CS8080- INFORMATION RETRIEVAL TECHNIQUES
Syllabus 2017 Regulation
OBJECTIVES:
· To understand the basics of Information Retrieval.
· To understand machine learning techniques for text classification and clustering.
· To understand various search engine system operations.
· To learn different techniques of recommender system.
UNIT I INTRODUCTION 9
Information Retrieval – Early Developments – The IR Problem – The Users Task – Information versus Data Retrieval – The IR System – The Software Architecture of the IR System – The Retrieval and Ranking Processes – The Web – The e-Publishing Era – How the web changed Search – Practical Issues on the Web – How People Search – Search Interfaces Today – Visualization in Search Interfaces.
UNIT II MODELING AND RETRIEVAL EVALUATION 9
Basic IR Models – Boolean Model – TF-IDF (Term Frequency/Inverse Document Frequency) Weighting – Vector Model – Probabilistic Model – Latent Semantic Indexing Model – Neural Network Model – Retrieval Evaluation – Retrieval Metrics – Precision and Recall – Reference Collection – User-based Evaluation – Relevance Feedback and Query Expansion – Explicit Relevance Feedback.
UNIT III TEXT CLASSIFICATION AND CLUSTERING 9
A Characterization of Text Classification – Unsupervised Algorithms: Clustering – Naïve Text Classification – Supervised Algorithms – Decision Tree – k-NN Classifier – SVM Classifier – Feature Selection or Dimensionality Reduction – Evaluation metrics – Accuracy and Error – Organizing the classes – Indexing and Searching – Inverted Indexes – Sequential Searching – Multi-dimensional Indexing.

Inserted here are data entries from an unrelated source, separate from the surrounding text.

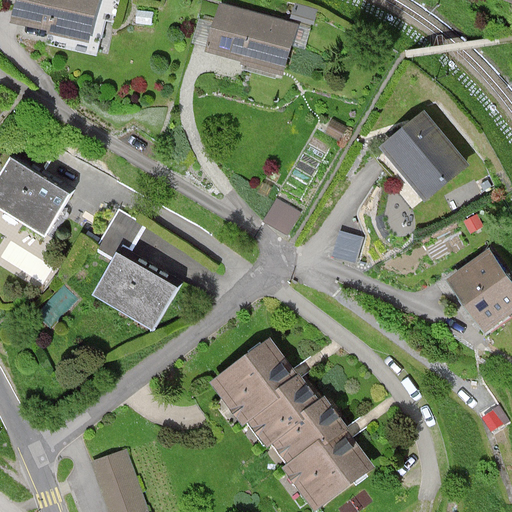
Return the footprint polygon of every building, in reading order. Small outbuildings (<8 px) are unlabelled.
[(85,0),(3,0),(0,14),(0,21),(76,39),(85,0)] [(211,0),(196,48),(271,71),(286,23),(211,0)] [(417,105),(368,142),(412,198),(461,161),(417,105)] [(0,156),(0,216),(35,237),(61,192),(0,156)] [(391,194),(385,217),(409,223),(414,199),(391,194)] [(276,196),(266,222),(293,232),(303,206),(276,196)] [(102,253),(78,297),(145,334),(176,278),(130,252),(145,225),(115,208),(93,248),(102,253)] [(341,230),(337,253),(359,258),(364,235),(341,230)] [(511,289),(481,247),(435,280),(473,333),(511,305),(511,289)] [(267,340),(202,388),(226,420),(233,414),(242,426),(247,422),(265,447),(270,444),(315,505),(371,464),(345,428),(347,427),(327,399),(321,403),(299,373),(294,376),(267,340)] [(124,448),(87,460),(105,511),(140,511),(145,499),(124,448)]
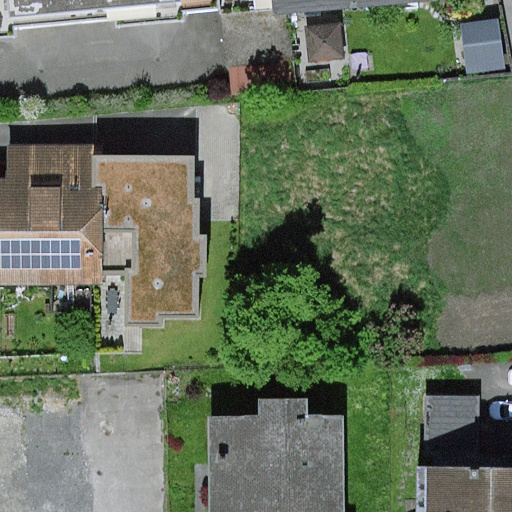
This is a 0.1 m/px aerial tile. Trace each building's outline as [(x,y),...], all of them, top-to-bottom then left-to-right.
[(0,0),(0,41),(214,14),(212,0),(0,0)] [(230,19),(234,58),(292,53),(288,8),(368,0),(277,0),(279,15),(230,19)] [(506,71),(500,21),(462,25),(468,76),(506,71)] [(13,195),(0,195),(0,290),(91,285),(88,168),(12,171),(13,195)] [(0,511),(90,511),(90,381),(0,381),(0,511)] [(337,511),(335,440),(216,444),(218,511),(337,511)] [(511,511),(511,494),(429,493),(429,511),(511,511)]
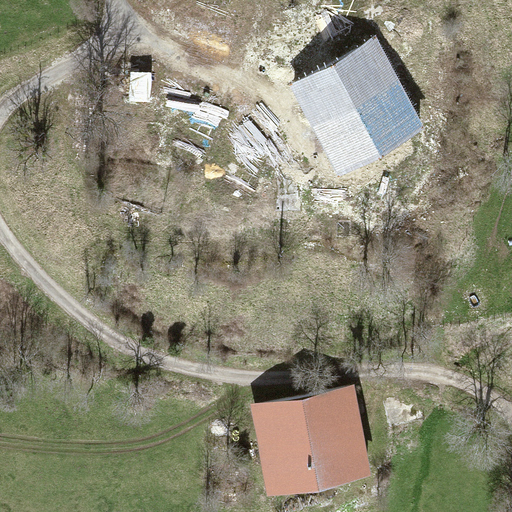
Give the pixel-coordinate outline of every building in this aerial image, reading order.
[(339,172),(426,125),(380,38),(292,85),(339,172)] [(126,96),(149,98),(152,68),(129,66),(126,96)] [(185,116),(184,132),(197,134),(196,147),(212,148),(216,103),(164,99),(163,114),(185,116)] [(359,271),(358,251),(331,252),(332,272),(359,271)] [(251,403),(269,492),(373,471),(354,382),(251,403)]
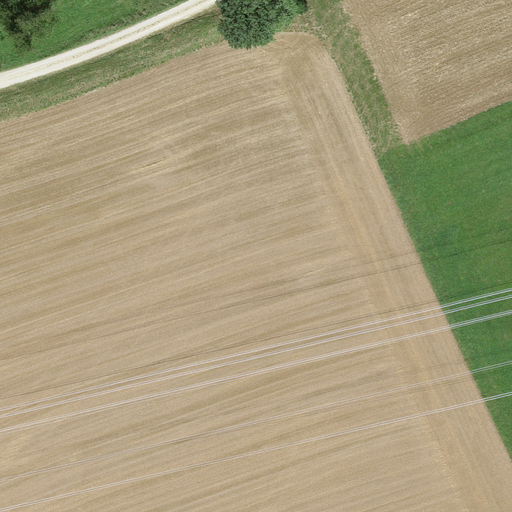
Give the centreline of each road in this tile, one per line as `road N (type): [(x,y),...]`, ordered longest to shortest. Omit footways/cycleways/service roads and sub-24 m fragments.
road 1 (track): [(0,81),(210,0)]
road 2 (track): [(303,0),(370,154)]
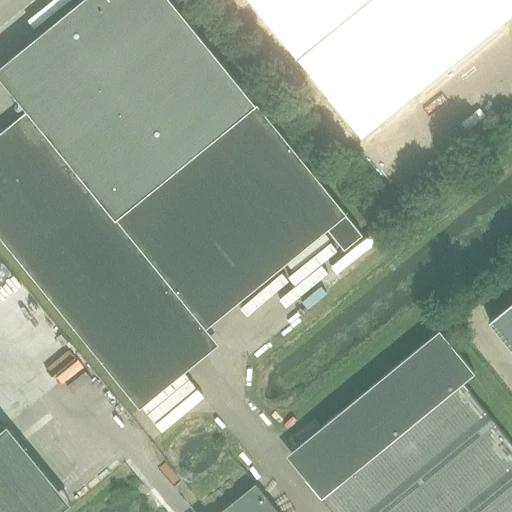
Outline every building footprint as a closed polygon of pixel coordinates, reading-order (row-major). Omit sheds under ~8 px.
[(80,0),(0,65),(0,75),(28,110),(0,132),(0,236),(128,392),(206,328),(328,229),(344,249),(363,234),(172,0),(163,0),(141,18),(126,0),(80,0)] [(511,0),(249,0),(361,138),(511,14),(511,0)] [(511,298),(488,318),(511,348),(511,298)] [(332,511),(511,511),(511,443),(461,382),(474,371),(439,328),(299,443),(300,444),(328,421),(363,463),(321,497),(332,511)] [(7,425),(0,430),(0,511),(59,511),(70,503),(7,425)] [(278,511),(255,483),(219,511),(278,511)]
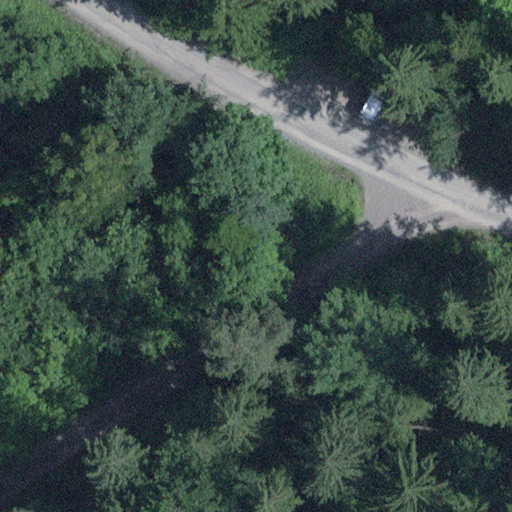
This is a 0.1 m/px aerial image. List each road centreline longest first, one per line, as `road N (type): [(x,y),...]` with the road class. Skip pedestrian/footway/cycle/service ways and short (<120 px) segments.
road 1 (track): [(496,221),(289,337),(89,427),(0,491)]
road 2 (track): [(154,0),(496,221)]
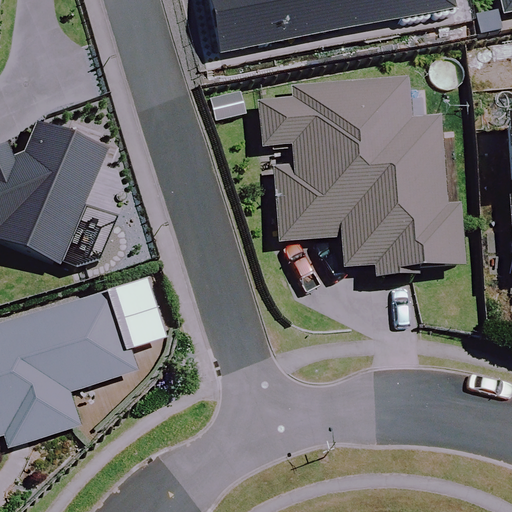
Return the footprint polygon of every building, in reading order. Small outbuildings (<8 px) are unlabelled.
[(209,0),(220,58),(453,16),(449,0),(209,0)] [(511,0),(500,0),(504,18),(511,16),(511,0)] [(343,279),(370,278),(371,288),(404,287),(404,276),(458,275),(451,216),(441,217),(430,127),(405,130),(400,89),(259,105),(266,158),(292,155),(294,170),(272,173),(278,251),(339,247),(343,279)] [(0,246),(57,271),(105,159),(37,129),(24,159),(9,165),(4,153),(0,154),(0,246)] [(112,297),(0,328),(0,440),(2,440),(6,454),(80,432),(70,397),(135,378),(112,297)]
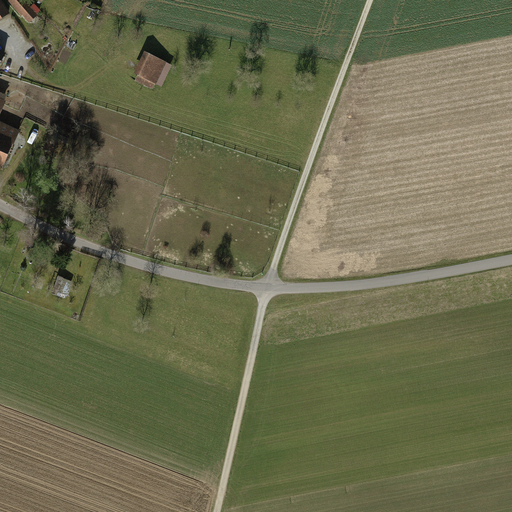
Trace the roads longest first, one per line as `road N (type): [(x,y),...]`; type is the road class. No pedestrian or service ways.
road 1 (track): [(216,511),(268,288),(368,0)]
road 2 (residential): [(268,288),(127,260),(0,204)]
road 3 (unclassified): [(511,259),(346,286),(268,288)]
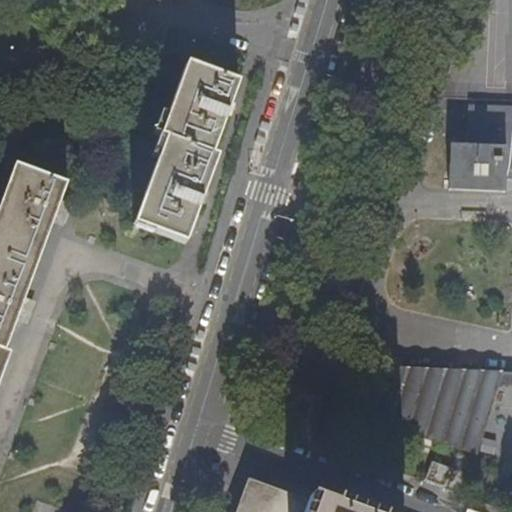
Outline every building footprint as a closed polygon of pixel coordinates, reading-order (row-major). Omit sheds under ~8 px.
[(184,242),(200,202),(204,189),(216,157),(211,155),(226,116),(230,104),(237,84),(187,65),(160,137),(167,139),(135,224),(184,242)] [(235,106),(230,104),(226,116),(231,117),(235,106)] [(511,106),(468,106),(467,147),(449,146),(448,189),(504,191),(505,180),(511,180),(511,106)] [(4,350),(15,321),(21,304),(63,184),(16,167),(0,208),(0,380),(10,353),(4,350)] [(204,189),(200,202),(204,204),(209,191),(204,189)] [(61,223),(68,205),(59,202),(52,220),(61,223)] [(21,304),(15,321),(25,324),(31,307),(21,304)] [(477,455),(498,387),(502,374),(386,367),(371,421),(477,455)] [(511,374),(502,374),(498,387),(511,387),(511,374)] [(303,511),(308,500),(248,477),(234,511),(303,511)] [(378,511),(337,496),(334,503),(310,494),(308,500),(303,511),(378,511)]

UNIT IV WEB RETRIEVAL AND WEB CRAWLING 9
The Web – Search Engine Architectures – Cluster based Architecture – Distributed Architectures – Search Engine Ranking – Link based Ranking – Simple Ranking Functions – Learning to Rank – Evaluations — Search Engine Ranking – Search Engine User Interaction – Browsing – Applications of a Web Crawler – Taxonomy – Architecture and Implementation – Scheduling Algorithms – Evaluation.
UNIT V RECOMMENDER SYSTEM 9
Recommender Systems Functions – Data and Knowledge Sources – Recommendation Techniques – Basics of Content-based Recommender Systems – High Level Architecture – Advantages and Drawbacks of Content-based Filtering – Collaborative Filtering – Matrix factorization models – Neighbourhood models.
TOTAL: 45 PERIODS
OUTCOMES:
Upon completion of the course, the students will be able to:
· Use an open source search engine framework and explore its capabilities
· Apply appropriate method of classification or clustering.
· Design and implement innovative features in a search engine.
· Design and implement a recommender system.
TEXT BOOKS:
1. Ricardo Baeza-Yates and Berthier Ribeiro-Neto, ―Modern Information Retrieval: The Concepts and Technology behind Search, Second Edition, ACM Press Books, 2011.
2. Ricci, F, Rokach, L. Shapira, B.Kantor, ―Recommender Systems Handbook, First Edition, 2011.
REFERENCES:
1. C. Manning, P. Raghavan, and H. Schütze, ―Introduction to Information Retrieval, Cambridge University Press, 2008.
2. Stefan Buettcher, Charles L. A. Clarke and Gordon V. Cormack, ―Information Retrieval: Implementing and Evaluating Search Engines, The MIT Press, 2010.